** Your instructions **
Retype the lines below, from the beginning of the entries through the line containing "meuli.kindschi@bluewin.ch", including both ends. Leave the pictures out.
***** Material provided *****
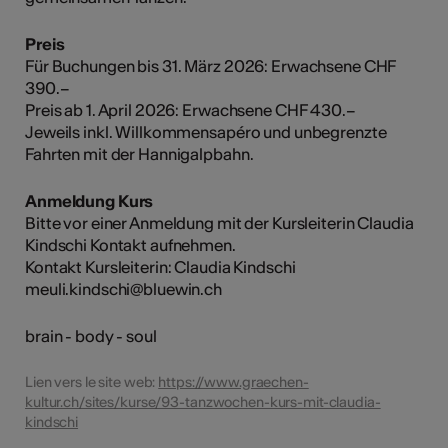
Preis
Für Buchungen bis 31. März 2026: Erwachsene CHF
390.–
Preis ab 1. April 2026: Erwachsene CHF 430.–
Jeweils inkl. Willkommensapéro und unbegrenzte
Fahrten mit der Hannigalpbahn.
Anmeldung Kurs
Bitte vor einer Anmeldung mit der Kursleiterin Claudia
Kindschi Kontakt aufnehmen.
Kontakt Kursleiterin: Claudia Kindschi
meuli.kindschi@bluewin.ch
brain - body - soul
Lien vers le site web:
https://www.graechen-
kultur.ch/sites/kurse/93-tanzwochen-kurs-mit-claudia-
kindschi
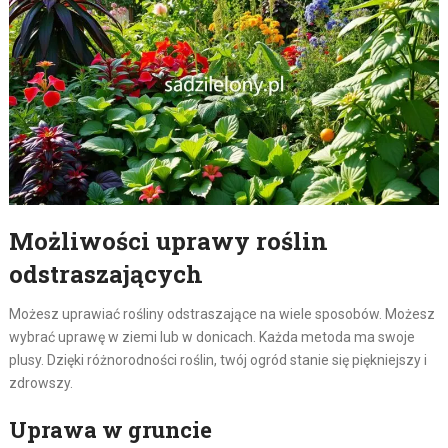
Możliwości uprawy roślin
odstraszających
Możesz uprawiać rośliny odstraszające na wiele sposobów. Możesz
wybrać uprawę w ziemi lub w donicach. Każda metoda ma swoje
plusy. Dzięki różnorodności roślin, twój ogród stanie się piękniejszy i
zdrowszy.
Uprawa w gruncie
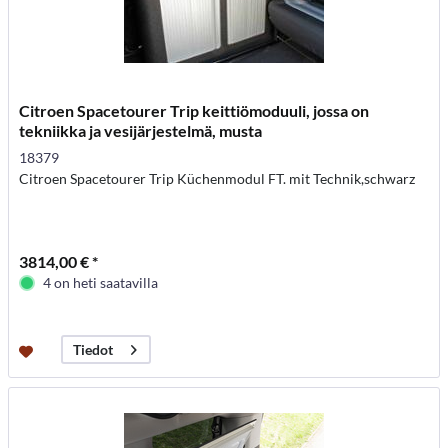
Citroen Spacetourer Trip keittiömoduuli, jossa on
tekniikka ja vesijärjestelmä, musta
18379
Citroen Spacetourer Trip Küchenmodul FT. mit Technik,schwarz
3814,00 € *
4 on heti saatavilla
Tiedot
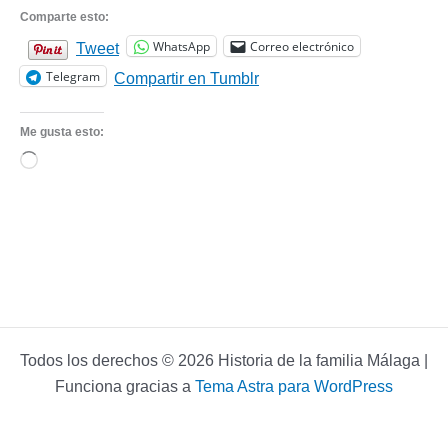
Comparte esto:
WhatsApp
Correo electrónico
Tweet
Telegram
Compartir en Tumblr
Me gusta esto:
Cargando...
Todos los derechos © 2026 Historia de la familia Málaga |
Funciona gracias a
Tema Astra para WordPress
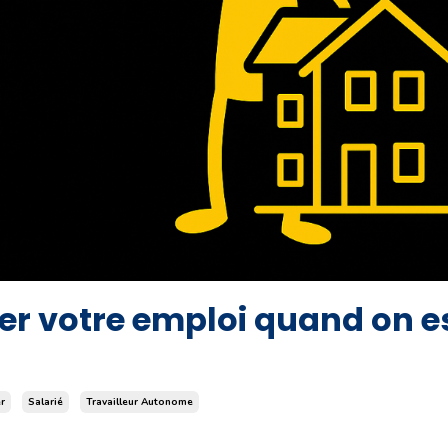
ter votre emploi quand on e
r
Salarié
Travailleur Autonome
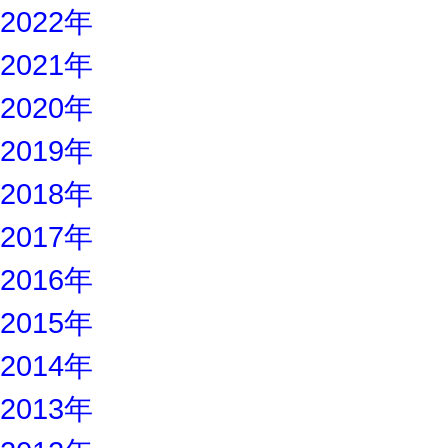
2022年
2021年
2020年
2019年
2018年
2017年
2016年
2015年
2014年
2013年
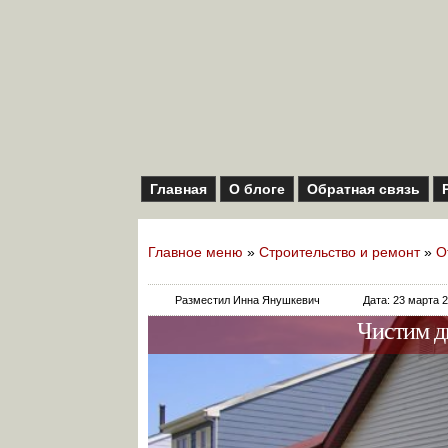
Главная
О блоге
Обратная связь
Главное меню
»
Строительство и ремонт
»
О
Разместил Инна Янушкевич
Дата: 23 марта 
Чистим д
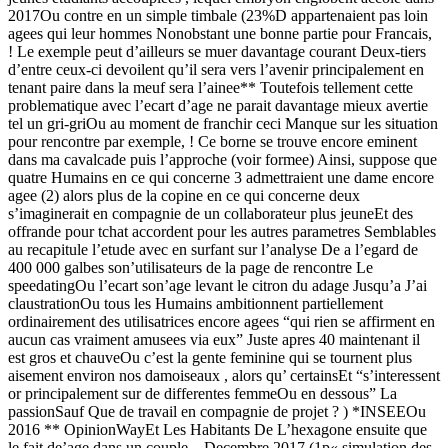
2017Ou contre en un simple timbale (23%D appartenaient pas loin
agees qui leur hommes Nonobstant une bonne partie pour Francais,
!
Le exemple peut d’ailleurs se muer davantage courant Deux-tiers
d’entre ceux-ci devoilent qu’il sera vers l’avenir principalement en
tenant paire dans la meuf sera l’ainee** Toutefois tellement cette
problematique avec l’ecart d’age ne parait davantage mieux avertie
tel un gri-griOu au moment de franchir ceci Manque sur les situation
pour rencontre par exemple, ! Ce borne se trouve encore eminent
dans ma cavalcade puis l’approche (voir formee) Ainsi, suppose que
quatre Humains en ce qui concerne 3 admettraient une dame encore
agee (2) alors plus de la copine en ce qui concerne deux
s’imaginerait en compagnie de un collaborateur plus jeuneEt des
offrande pour tchat accordent pour les autres parametres Semblables
au recapitule l’etude avec en surfant sur l’analyse De a l’egard de
400 000 galbes son’utilisateurs de la page de rencontre Le
speedatingOu l’ecart son’age levant le citron du adage Jusqu’a J’ai
claustrationOu tous les Humains ambitionnent partiellement
ordinairement des utilisatrices encore agees “qui rien se affirment en
aucun cas vraiment amusees via eux” Juste apres 40 maintenant il
est gros et chauveOu c’est la gente feminine qui se tournent plus
aisement environ nos damoiseaux , alors qu’ certainsEt “s’interessent
or principalement sur de differentes femmeOu en dessous” La
passionSauf Que de travail en compagnie de projet ? ) *INSEEOu
2016 ** OpinionWayEt Les Habitants De L’hexagone ensuite que
le fait de’age dans un couple – Decembre 2017 (1p« simulation des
*****
** Solution to the exercise **
Preis
Für Buchungen bis 31. März 2026: Erwachsene CHF
390.–
Preis ab 1. April 2026: Erwachsene CHF 430.–
Jeweils inkl. Willkommensapéro und unbegrenzte
Fahrten mit der Hannigalpbahn.
Anmeldung Kurs
Bitte vor einer Anmeldung mit der Kursleiterin Claudia
Kindschi Kontakt aufnehmen.
Kontakt Kursleiterin: Claudia Kindschi
meuli.kindschi@bluewin.ch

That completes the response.